"Polícia das polícias" quer aceder a escutas para investigar agentes
A inspetora-geral da Administração Interna - a "polícia dos polícias" - quer aceder a escutas e aos dados das comunicações para investigar polícias no âmbito de processos disciplinares. A juíza desembargadora Margarida Blasco, que dirige a Inspeção-Geral da Administração Interna (IGAI) há seis anos, defende que esses meios de prova, quando recolhidos no âmbito de um inquérito criminal sobre a mesma pessoa, devem ser partilhados com os seus inspetores.
"Entendo que, considerando a coincidência entre objetos processuais (criminal e disciplinar) dever-se-á autorizar o instrutor a solicitar, diretamente, à autoridade judiciária, esses meios de prova", afirmou esta quarta-feira num seminário sobre "Direitos Humanos e Controlo Externo das Forças e Serviços de Segurança - uma reflexão sobre a experiência da IGAI". Esta conferência realizou-se no âmbito das comemorações dos 70 anos da Declaração Universal dos Direitos Humanos e dos 40 anos da adesão de Portugal à Convenção Europeia dos Direitos Humanos.
Segundo a magistrada esta medida seria dirigida aos "processos de natureza disciplinar que entram na esfera de competência da IGAI, especialmente os casos de violação grave de direitos fundamentais por força da intervenção de elementos das forças de segurança (em que os factos praticados desencadeiam tambéma responsabilidade criminal dos respetivos agentes)" e, por isso, "deve ponderar-se a admissibilidade do recurso ao resultado da utilização no processo criminal dos novos métodos de obtenção de prova.
Margarida Blasco não escondeu as dificuldades da IGAI para desempenhar a sua missão - assegurar as funções de auditoria, inspeção e fiscalização de todas as entidades, serviços e organismos tutelados pelo MAI - principalmente devido ao número reduzido de inspetores (cerca de uma dezena) para um universo de mais de 40 mil polícias.
"O reforço de quadro de inspetores afigura-se fundamental para o desempenho adequado das tarefas que são legalmente confiadas à IGAI", sublinhou, adiantando que "muito brevemente" a IGAI vai passar a ter menos de 10 inspetores, "o que consubstancia um constrangimento efetivo do exercício da sua atividade".
Apesar de esta questão poder ficar resolvida com a aprovação de um novo quadro normativo da IGAI, em que será possível o desbloqueio das limitações ao recrutamento de novos funcionários, Margarida Blasco defendeu um quadro com pelo menos 17 lugares de inspetor.

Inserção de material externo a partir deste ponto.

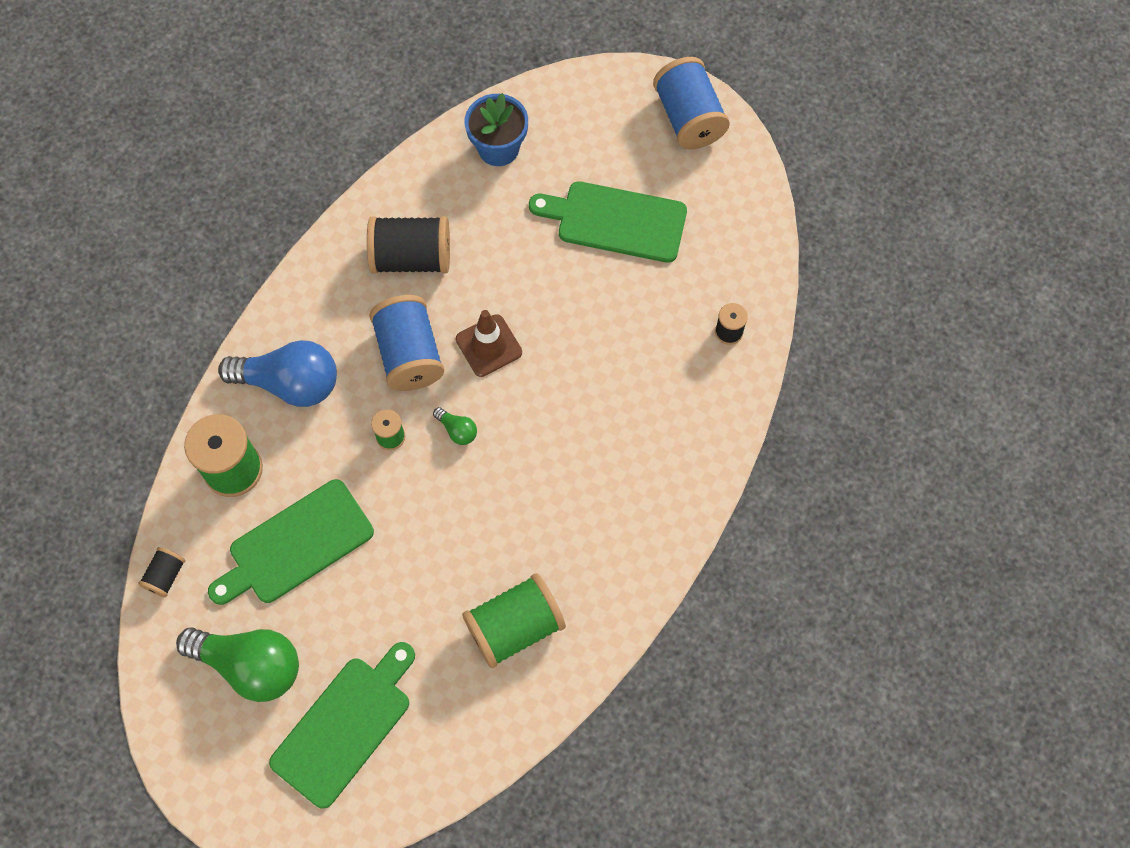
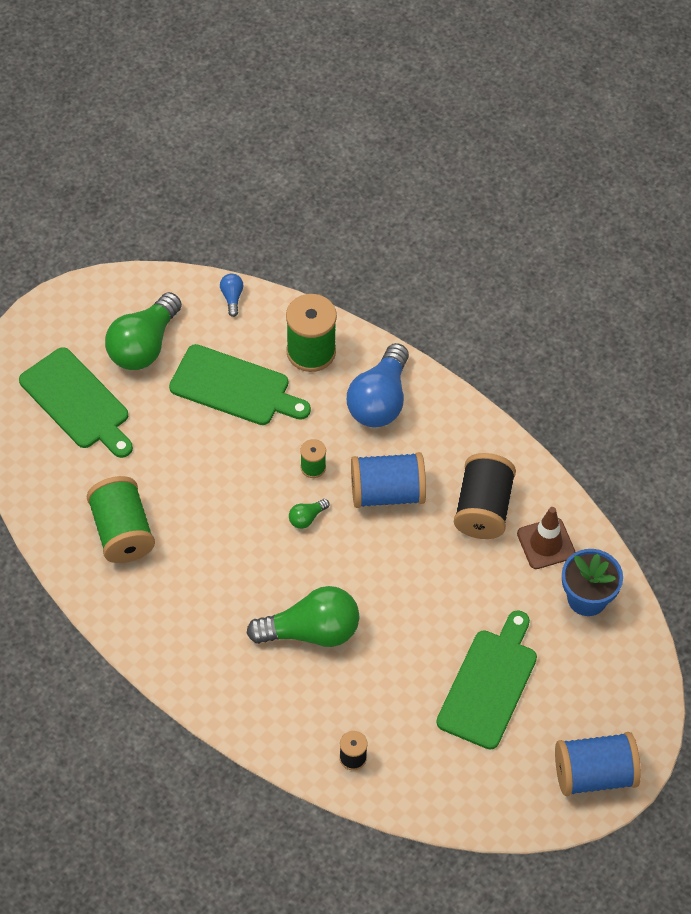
camera: 100 degrees right, 10 degrees down
black spool [138,547,185,597] -> blue light bulb [220,274,244,317]
green cutting board [208,479,374,605] -> green cutting board turned 135 degrees clockwise [169,344,311,425]
brown traffic cone [456,310,522,377] -> brown traffic cone moved to [517,507,576,569]
none -> green light bulb [247,586,359,647]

"A vasta diversidade processual existente, sobretudo na área da auditoria e a manter-se a tendência de ligeiro aumento, considero que o quadro de inspetores deverá contemplar até, pelo menos, 17 lugares", sustentou a responsável pelo organismo que fiscaliza e controla as polícias.
No seu último balanço anual relativo ao ano de 2017, a IGAI revelou ter recebido 772 queixas contra a atuação das forças de segurança, o valor mais alto dos últimos quatro anos, revelam dados daquele organismo. No entanto, das 1380 queixas analisadas (algumas que transitaram também do ano anterior) apenas seis foram convertidas em processos de natureza disciplinar.